Martin Floser challenged the absence of run counts and standard deviation in “Why I Don’t Like Game Rendering Performance Benchmarks”. Despite much progress since then, the practice of reporting geometric means without indication of variance remains widespread. As Fleming & Wallace noted: “However, it should be made clear that any measure of the mean value of data is misleading when there is a large variance. For this reason, we feel that any meaningful summary of data should include some mention of the minimum and maximum of the data as well as the mean.”
Clearly, neither vendor nor 3rd party provided benchmarks offer a silver bullet. But is there a better option?
Perfect for Each Other?
We study CPU benchmarks in hopes that the workloads mimic that of our own application enough to aid purchasing decisions. For reasons outlined herein, such “determination at distance” is a fraught process. Hearing about relationship issues stemming from the unique alchemy of traits between your date and her exes is no substitute for sharing time together to discover what beautiful concoction might emerge from that between you and her. Likewise, perusing CPU benchmarks is no substitute for allotting time and effort to testing the CPU with your own application. Testing it in a realistic setting. Using all relevant configuration and tuning guidelines. Compiling against optimal libraries and recommended build/link options. Tapping the expertise of performance specialists.
Remember: you’re not any of her exes, and your application is not CineBench.

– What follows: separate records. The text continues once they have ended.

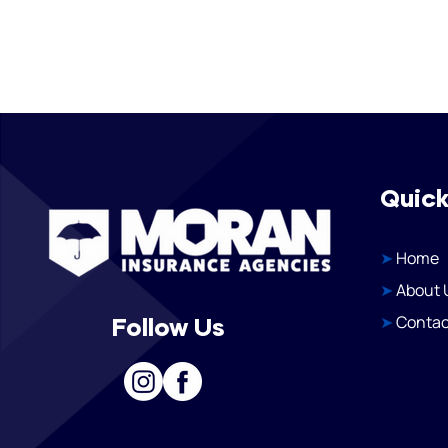
Quick
➤
Home
➤
About 
➤
Contac
Follow Us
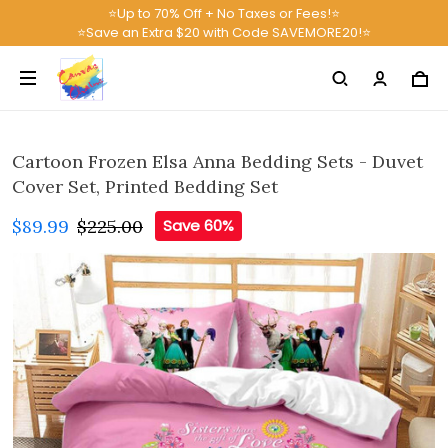
⭐Up to 70% Off + No Taxes or Fees!⭐
⭐Save an Extra $20 with Code SAVEMORE20!⭐
Cartoon Frozen Elsa Anna Bedding Sets - Duvet
Cover Set, Printed Bedding Set
$89.99
$225.00
Save 60%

Now don’t get me wrong: if he demeans the wait staff or tips poorly, then by all means excuse yourself, leave his DMs on ‘Seen’, and never speak to him again! And perhaps that is a more appropriate purpose for the more respectable benchmark publications – to serve as a 1st round pass to narrow the field of choices. But, to remix that famous “Good Will Hunting” movie quote:
“Your application is not perfect, sport. And let me save you the suspense. This CPU you’re looking at, it isn’t perfect either. But the question is whether or not they’re perfect for each other.”